Teaching Context: The Need for Chemistry in an Inner-City Continuation School
I teach at an inner-city continuation school in San Francisco where every student has a history of academic struggle. They are assigned to us by the district when failing grades and severe truancy place them at risk of dropping out. The fact that all of my students are students of color is representative of the achievement gap within our district. While San Francisco Unified School District (SFUSD) high school students are, on average, 21% Latino and 12% African American, our site is typically 40% Latino and 35% African American, 1 evidence that these students have been disproportionately underserved. While students have a wide range of critical thinking ability, most struggle with basic academic proficiencies; it is not uncommon for me to have zero students during a semester who both read and write at grade level. Many students also lack academic confidence; after years of facing low expectations in school, they do not trust in their intelligence or abilities, resulting in severe underachievement. In this context, it is my responsibility to both re-engage students in their education and to offer the structured rigor they need to begin catching up on academic skills.
Because our school is often the last formal educational experience many of our students will have, I believe it is imperative to offer a rigorous academic curriculum that enables students to move through the world as knowledgeable and informed people. This unit represents the first time in my fifteen years at Downtown High School (DHS) that chemistry has been offered to our students. Hard sciences such as chemistry are gateway subjects that can provide opportunities to students but, in the SFUSD, only two years of science are required for graduation. Because chemistry is often placed last in comprehensive high school science sequences—typically the realm of students on college preparatory trajectories—very few of my students have ever taken a chemistry course, and most do not view themselves as capable of learning higher-level science. While this unit does not take a traditional approach to chemistry, it will allow my students to explore and practice a subject they may have previously viewed as beyond their capabilities.
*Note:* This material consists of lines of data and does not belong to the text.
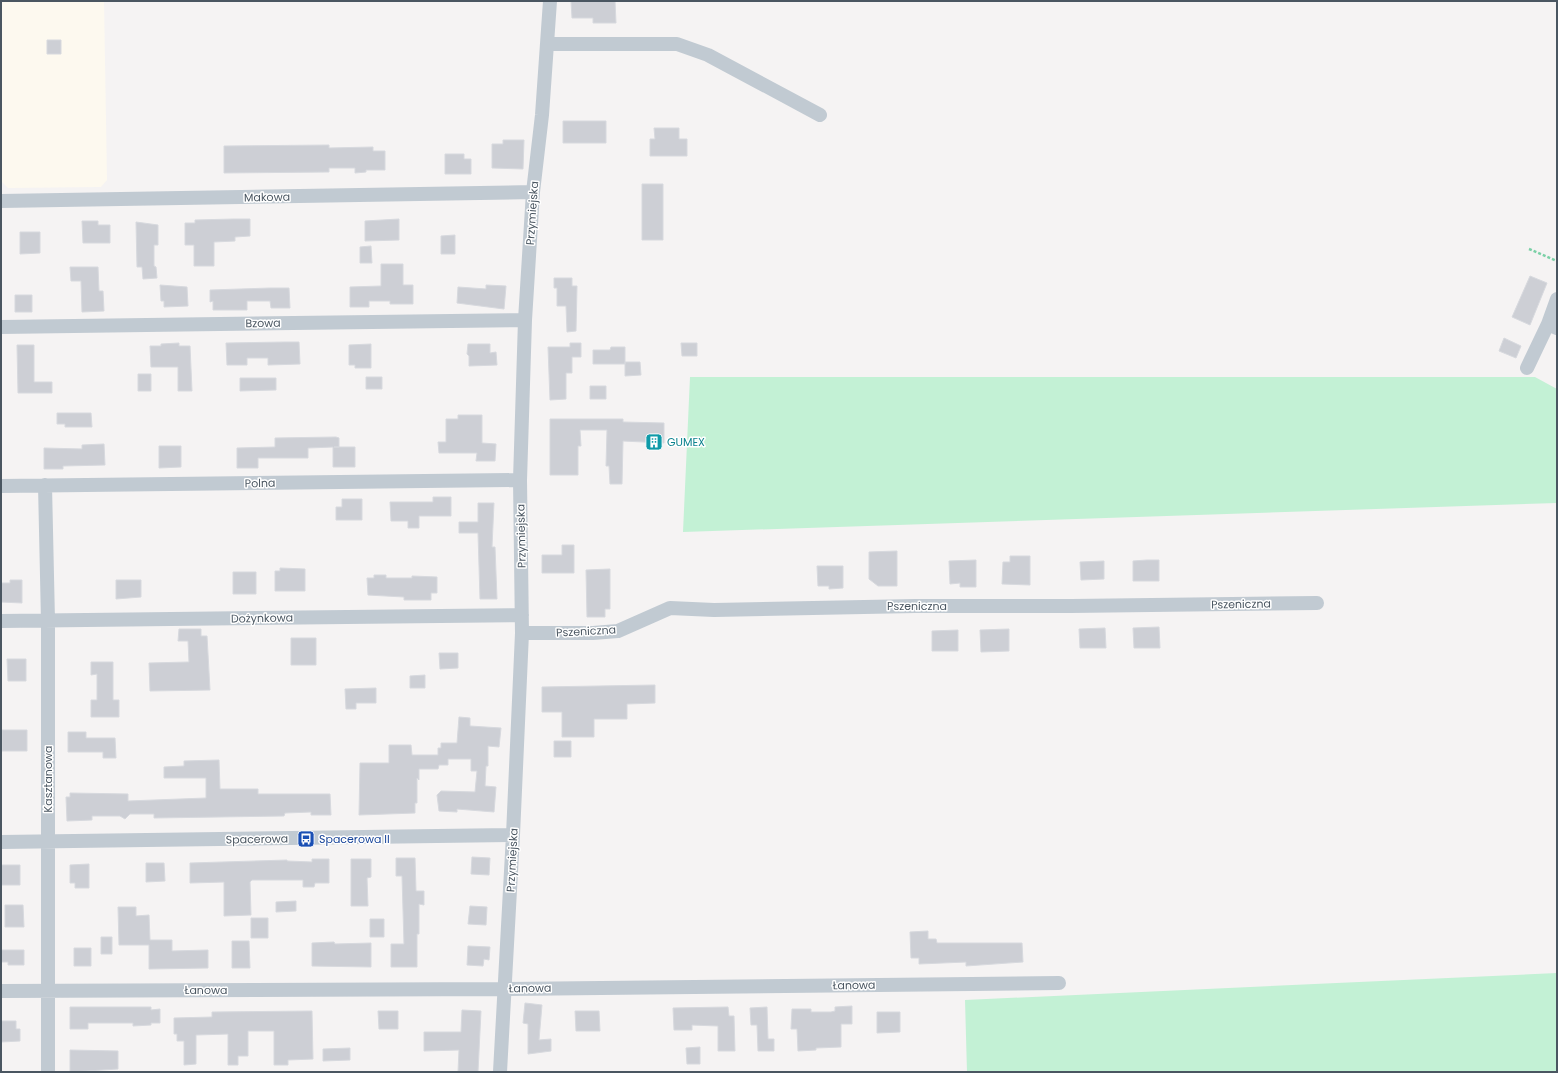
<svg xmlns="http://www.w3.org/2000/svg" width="1558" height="1073" font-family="Poppins,sans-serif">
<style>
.commercial{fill:#fdf9ef}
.green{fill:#c3f1d5}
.building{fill:#cdcfd5;stroke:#d7d9de}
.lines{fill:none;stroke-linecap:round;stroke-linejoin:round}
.path{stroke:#7ad0a6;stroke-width:2.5;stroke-dasharray:3 2;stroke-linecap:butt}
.minor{stroke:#c1cad2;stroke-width:14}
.labels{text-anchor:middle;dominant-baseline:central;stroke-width:3;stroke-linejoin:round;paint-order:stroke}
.street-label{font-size:11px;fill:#4a5661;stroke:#fff}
.culture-label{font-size:11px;fill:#0d838f;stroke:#fff;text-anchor:start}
.transit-label{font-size:11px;fill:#164399;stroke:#fff;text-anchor:start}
</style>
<rect width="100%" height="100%" fill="#f5f3f3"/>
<path class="commercial" d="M1,1H104L107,180L101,187L8,188L2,182Z"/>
<path class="green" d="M690,377H1535L1557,389V503L683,532Z
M1557,973V1072H967L965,1000Z"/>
<path class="building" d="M571,1H615L616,23H593V18H572Z
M47,40H61V54H47Z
M563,121H606V143H563Z
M654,128H679V139H687V156H650V139H655Z
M503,140H524L523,169L492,168V144H503Z
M329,145V148L373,147V151H385V170H366V172L355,173V168H329V172L224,173V146Z
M445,154H464V159H471V174H445Z
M642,184H663V240H642Z
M234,219H250V236L235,237V241L214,242V266H194V245H185V223H195V220Z
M399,219V240L365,241V221Z
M82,221H98V225H110V243H83Z
M136,222L158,225V245H154V266L156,267L157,278L143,279L142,267H137Z
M20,232H40V253L20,254Z
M455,235V254H441V236Z
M371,246L372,263H360V247Z
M381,264H403V285H413V304H390V301H369V307H350V287L381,286Z
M70,267H98L99,291H103L104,311L82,312L81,281H71Z
M1530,276L1547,283L1530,325L1512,317Z
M554,278H572V286H577L576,331L567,332L566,306H557V288H554Z
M160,285L187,287L188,306L164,307V301H161Z
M486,285L506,286L504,309L457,303L458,287L486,289Z
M270,288H289L290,308H271L270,301H247V310H213V301L210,302V290Z
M15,295H32V312H15Z
M1504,338L1521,346L1516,358L1499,351Z
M285,342H299L300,364L268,365V358H247V365H227L226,343Z
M179,343V346H190L192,391H178V367H151L150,346H161V344Z
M570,343H581V357H572V373H566V399L550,400L548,347H570Z
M681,343H697V356H682Z
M371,344V368H355V365H349V345Z
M468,344H490V353L496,352L497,365L469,366V356L467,354Z
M17,345H34V382H52V393H18Z
M611,347H625V364H593V350H610Z
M625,362H640L641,375L625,376Z
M138,374H151V391H138Z
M366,377H382V389H366Z
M240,378H276V390L240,391Z
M590,386H606V399H590Z
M57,413H91L92,427H65V424H57Z
M458,415H482V443L496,444L495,461H476L477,453H439L438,442H446V419H458Z
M550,419H623V422L664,423V443L623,441L622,484H610L609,466H606L607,430H580L581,446H578V475H550Z
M336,437L339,438V447H334H355V467H333V447L308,448V458H258V468H237V448L275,447V438Z
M104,444L105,465L63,466V469H44V448L82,449V445Z
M159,446H181V467L159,468Z
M433,497H451V516H419V528H408V521H391L390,502H433Z
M342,499H362V520H336V507H342Z
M478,503H494L492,547H495L497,599H480L478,533H459V522H478Z
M562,545H574V573H542V555H562Z
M897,551V586H878L869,579V552Z
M1010,556H1030V585L1002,584L1003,562H1010Z
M976,560V587H960V583L950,584L949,561Z
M1147,560H1159V581H1133V561Z
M1104,561V579L1081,580L1080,562Z
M817,566H843V588L829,589V586H818Z
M280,568L305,569V591H275V571H280Z
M610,569V609H605V617H587L586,570Z
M233,572H256V594H233Z
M374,575H386V578H412V576L437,577V593H431V600H404V597L368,595L367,578H374Z
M10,580H22V603L1,602V583H10Z
M116,580H141V597L116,599Z
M1159,627L1160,648H1134L1133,628Z
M1105,628L1106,648H1080L1079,629Z
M179,629H201V636H207L210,690L150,691L149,663L189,662L188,641H178Z
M1009,629V651L981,652L980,630Z
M958,630V651H932V631Z
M291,638H316V665H291Z
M439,653H458V668L440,669Z
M7,659H26V681H8Z
M91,662H113V700H119V717H91V700H97V674L91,675Z
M425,675V688H410V676Z
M655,685V703L627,704V719H594V737H562V712H542V687Z
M376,688V703H356V709H346L345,689Z
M459,717L470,718V726L501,728L499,747L488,746V766H486L485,786L496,787L494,812L457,809V812L439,811L437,795L441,791L475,792L477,771H471V759H448V765H439L438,769H419V780L417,778V803H415V813L359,815L360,763H389V745H411L412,755H438V748H441V743H457Z
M2,730H27V751H2Z
M68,732H86V738H115L116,758H103V752H68Z
M554,741H571V757H554Z
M219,760L220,789H258V794H330L331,815H311V812L285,813L284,816L154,818V814H130L125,819L120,816H92V820L67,821L66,797H70V793L128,794V801L206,798V778H164V767L184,766V761Z
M472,857L490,858L489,875L471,874Z
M396,858H415L416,891H424V905L419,904V934H417V967H391V944H404L402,876H396Z
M312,859H329V883H315L314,887H303V880H252L250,882L251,915L224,916V882L190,883V863L287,860V861L312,862Z
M351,859H371V877L367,878L368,906H351Z
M146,863H164L165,881L146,882Z
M89,864V888H75V883H70V865Z
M1,865H20V885H1Z
M296,901V911L276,912V902Z
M5,905H23L24,927H5Z
M470,906L487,907L486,925L468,924Z
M118,907H136V916L149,915L150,940H172V951L208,950V968L149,969V945H119Z
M251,918H268V938H251Z
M370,919H384V937H370Z
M928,931V939H936L937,943H1022L1023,962L966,966V962L919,964V958H911L910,932Z
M101,937H112V954H101Z
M232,941H249L250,968H232Z
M334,942L335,944L371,943V967L312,966V943Z
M468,946L490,947L489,960L484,959L483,966L467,965Z
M74,948H91V966H74Z
M1,950H24V965H8V962H1Z
M525,1003L542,1005L539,1040L551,1039V1051L528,1054V1024L523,1023Z
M852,1006V1024H841V1047L816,1048V1050L798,1051L797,1029H791L792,1009H811V1012H831L835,1011V1007Z
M70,1007H151V1010L160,1009V1023H151V1025L133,1026V1023H88V1029H70Z
M728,1007L729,1016H734L735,1051H718V1026L692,1025V1030H674L673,1008Z
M767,1007L768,1039H774V1051H758L757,1025H751L750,1008Z
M462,1010L481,1011L478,1072H458L459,1050L424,1051V1032H461Z
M312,1011L313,1059L288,1060V1065H274V1031H248V1056H238V1065H228V1034L196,1035V1064L184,1065V1041H177V1034H174V1018L212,1017V1012Z
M378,1011H398V1029H379Z
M575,1011H599L600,1031H576Z
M877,1012H900V1032L877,1033Z
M1,1021H16V1029H20V1041L1,1042Z
M700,1047V1064H687L686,1048Z
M350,1048V1060L323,1061V1049Z
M70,1050L118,1051V1069L70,1072Z"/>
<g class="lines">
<path class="path" d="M1529,249L1557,261"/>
<path class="minor" d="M548,44H677L708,55L820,115
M1,201L533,192
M1557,299L1548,324L1557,328
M1,327L525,320
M1527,368L1548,324
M45,485L48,621V1072
M1,486L520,480
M1,621L522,615
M522,633H593L618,631L670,608L714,610L915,606H1071L1317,603
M1,842L513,835
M1,991L504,989L1059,983
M500,1072L513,835L522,633L520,480L525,320L533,192L542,115L550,1"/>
</g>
<defs>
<g id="building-square" transform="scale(0.9)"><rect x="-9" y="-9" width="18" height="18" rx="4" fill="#0f9aa8" stroke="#fff"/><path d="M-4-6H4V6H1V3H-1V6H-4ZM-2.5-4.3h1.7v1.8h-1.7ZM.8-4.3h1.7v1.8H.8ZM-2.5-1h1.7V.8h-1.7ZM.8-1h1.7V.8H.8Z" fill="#fff"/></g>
<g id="bus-square" transform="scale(0.9)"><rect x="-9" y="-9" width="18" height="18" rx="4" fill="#1a4fb4" stroke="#fff"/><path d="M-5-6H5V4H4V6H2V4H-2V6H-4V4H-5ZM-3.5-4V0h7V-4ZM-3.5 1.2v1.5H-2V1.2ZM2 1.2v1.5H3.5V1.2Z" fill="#fff"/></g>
</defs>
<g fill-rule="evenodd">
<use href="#building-square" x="654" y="442"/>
<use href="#bus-square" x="306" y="839"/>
</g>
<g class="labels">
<g class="street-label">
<text transform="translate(267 197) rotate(-1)">Makowa</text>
<text transform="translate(532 213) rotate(-86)">Przymiejska</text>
<text transform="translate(263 323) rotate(-1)">Bzowa</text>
<text transform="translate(260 483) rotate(-1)">Polna</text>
<text transform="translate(521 536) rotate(-91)">Przymiejska</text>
<text transform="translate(1241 604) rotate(-1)">Pszeniczna</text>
<text x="917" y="606">Pszeniczna</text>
<text transform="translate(262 618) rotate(-1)">Dożynkowa</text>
<text transform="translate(586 631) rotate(-3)">Pszeniczna</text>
<text transform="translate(48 779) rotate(-90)">Kasztanowa</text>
<text transform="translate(257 839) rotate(-1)">Spacerowa</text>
<text transform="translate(512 860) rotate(-87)">Przymiejska</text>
<text transform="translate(854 985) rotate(-1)">Łanowa</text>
<text transform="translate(530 988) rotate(-1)">Łanowa</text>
<text x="206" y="990">Łanowa</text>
</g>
<g class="culture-label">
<text x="667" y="442">GUMEX</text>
</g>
<g class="transit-label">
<text x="319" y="839">Spacerowa II</text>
</g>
</g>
<rect width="1558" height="1073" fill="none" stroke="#4a5661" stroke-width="4"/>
</svg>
By integrating chemistry and social justice issues, chemistry is made accessible to students in that it is placed within a context that connects directly to their own lives. The content and skills embedded in this unit have the potential to be very important in helping students navigate the realities in which they live. It is my job as the teacher to utilize strategies that will help all of my students access the curriculum.
This unit will be taught within an interdisciplinary environmental studies program called the Wilderness Arts and Literacy Collaborative (WALC). WALC uses environmental themes and corresponding core science as a center around which multiple subject areas are integrated. "The Science of Environmental Justice" will be an eight-week unit within an eighteen-week semester themed "Struggling for Sustainability: Preservation, Restoration, and Environmental Justice." It will take place in the second quarter of the fall semester, beginning in November and concluding in January.